== Required work ==
Please copy out every one of the entries below, word for word.

== Entries from a collection ==

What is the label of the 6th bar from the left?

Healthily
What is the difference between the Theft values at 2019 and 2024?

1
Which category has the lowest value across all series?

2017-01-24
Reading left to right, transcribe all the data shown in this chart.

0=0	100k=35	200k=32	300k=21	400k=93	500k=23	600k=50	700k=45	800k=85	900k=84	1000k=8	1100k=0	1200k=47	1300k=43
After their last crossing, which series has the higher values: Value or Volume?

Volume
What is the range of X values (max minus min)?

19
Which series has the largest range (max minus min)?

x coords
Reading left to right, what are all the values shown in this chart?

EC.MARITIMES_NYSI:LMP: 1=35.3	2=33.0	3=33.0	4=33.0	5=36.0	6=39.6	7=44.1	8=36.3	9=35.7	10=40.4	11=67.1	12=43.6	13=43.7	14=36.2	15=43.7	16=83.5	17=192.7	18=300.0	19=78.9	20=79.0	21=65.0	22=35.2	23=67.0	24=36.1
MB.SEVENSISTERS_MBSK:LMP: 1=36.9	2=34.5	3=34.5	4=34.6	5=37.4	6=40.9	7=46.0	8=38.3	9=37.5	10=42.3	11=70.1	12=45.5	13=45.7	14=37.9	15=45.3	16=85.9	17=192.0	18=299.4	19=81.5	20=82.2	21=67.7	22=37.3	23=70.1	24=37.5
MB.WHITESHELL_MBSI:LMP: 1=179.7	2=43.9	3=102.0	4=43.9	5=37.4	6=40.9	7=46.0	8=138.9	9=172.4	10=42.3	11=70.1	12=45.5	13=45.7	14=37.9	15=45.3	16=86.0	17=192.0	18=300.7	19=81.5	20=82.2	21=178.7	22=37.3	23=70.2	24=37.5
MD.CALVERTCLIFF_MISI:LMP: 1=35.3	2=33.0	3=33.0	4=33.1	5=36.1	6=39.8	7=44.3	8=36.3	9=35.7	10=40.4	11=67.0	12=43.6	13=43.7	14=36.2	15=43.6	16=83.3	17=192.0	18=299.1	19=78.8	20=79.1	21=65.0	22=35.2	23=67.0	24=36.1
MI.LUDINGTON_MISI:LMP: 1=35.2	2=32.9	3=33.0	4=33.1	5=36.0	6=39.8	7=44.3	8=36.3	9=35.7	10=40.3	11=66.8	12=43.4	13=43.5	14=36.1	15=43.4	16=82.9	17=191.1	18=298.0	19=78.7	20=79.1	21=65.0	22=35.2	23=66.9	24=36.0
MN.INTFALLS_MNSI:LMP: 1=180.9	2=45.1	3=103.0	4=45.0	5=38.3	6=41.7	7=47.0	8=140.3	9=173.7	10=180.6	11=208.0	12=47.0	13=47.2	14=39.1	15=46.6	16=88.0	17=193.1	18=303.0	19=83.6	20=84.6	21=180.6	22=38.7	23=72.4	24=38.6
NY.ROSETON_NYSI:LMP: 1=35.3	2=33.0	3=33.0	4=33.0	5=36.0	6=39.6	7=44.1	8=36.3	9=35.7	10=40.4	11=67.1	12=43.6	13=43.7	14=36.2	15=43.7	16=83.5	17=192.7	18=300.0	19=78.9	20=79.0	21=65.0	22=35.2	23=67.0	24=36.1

== Response ==
What is the label of the 6th bar from the left?

Healthily
What is the difference between the Theft values at 2019 and 2024?

1
Which category has the lowest value across all series?

2017-01-24
Reading left to right, transcribe all the data shown in this chart.

0=0	100k=35	200k=32	300k=21	400k=93	500k=23	600k=50	700k=45	800k=85	900k=84	1000k=8	1100k=0	1200k=47	1300k=43
After their last crossing, which series has the higher values: Value or Volume?

Volume
What is the range of X values (max minus min)?

19
Which series has the largest range (max minus min)?

x coords
Reading left to right, what are all the values shown in this chart?

EC.MARITIMES_NYSI:LMP: 1=35.3	2=33.0	3=33.0	4=33.0	5=36.0	6=39.6	7=44.1	8=36.3	9=35.7	10=40.4	11=67.1	12=43.6	13=43.7	14=36.2	15=43.7	16=83.5	17=192.7	18=300.0	19=78.9	20=79.0	21=65.0	22=35.2	23=67.0	24=36.1
MB.SEVENSISTERS_MBSK:LMP: 1=36.9	2=34.5	3=34.5	4=34.6	5=37.4	6=40.9	7=46.0	8=38.3	9=37.5	10=42.3	11=70.1	12=45.5	13=45.7	14=37.9	15=45.3	16=85.9	17=192.0	18=299.4	19=81.5	20=82.2	21=67.7	22=37.3	23=70.1	24=37.5
MB.WHITESHELL_MBSI:LMP: 1=179.7	2=43.9	3=102.0	4=43.9	5=37.4	6=40.9	7=46.0	8=138.9	9=172.4	10=42.3	11=70.1	12=45.5	13=45.7	14=37.9	15=45.3	16=86.0	17=192.0	18=300.7	19=81.5	20=82.2	21=178.7	22=37.3	23=70.2	24=37.5
MD.CALVERTCLIFF_MISI:LMP: 1=35.3	2=33.0	3=33.0	4=33.1	5=36.1	6=39.8	7=44.3	8=36.3	9=35.7	10=40.4	11=67.0	12=43.6	13=43.7	14=36.2	15=43.6	16=83.3	17=192.0	18=299.1	19=78.8	20=79.1	21=65.0	22=35.2	23=67.0	24=36.1
MI.LUDINGTON_MISI:LMP: 1=35.2	2=32.9	3=33.0	4=33.1	5=36.0	6=39.8	7=44.3	8=36.3	9=35.7	10=40.3	11=66.8	12=43.4	13=43.5	14=36.1	15=43.4	16=82.9	17=191.1	18=298.0	19=78.7	20=79.1	21=65.0	22=35.2	23=66.9	24=36.0
MN.INTFALLS_MNSI:LMP: 1=180.9	2=45.1	3=103.0	4=45.0	5=38.3	6=41.7	7=47.0	8=140.3	9=173.7	10=180.6	11=208.0	12=47.0	13=47.2	14=39.1	15=46.6	16=88.0	17=193.1	18=303.0	19=83.6	20=84.6	21=180.6	22=38.7	23=72.4	24=38.6
NY.ROSETON_NYSI:LMP: 1=35.3	2=33.0	3=33.0	4=33.0	5=36.0	6=39.6	7=44.1	8=36.3	9=35.7	10=40.4	11=67.1	12=43.6	13=43.7	14=36.2	15=43.7	16=83.5	17=192.7	18=300.0	19=78.9	20=79.0	21=65.0	22=35.2	23=67.0	24=36.1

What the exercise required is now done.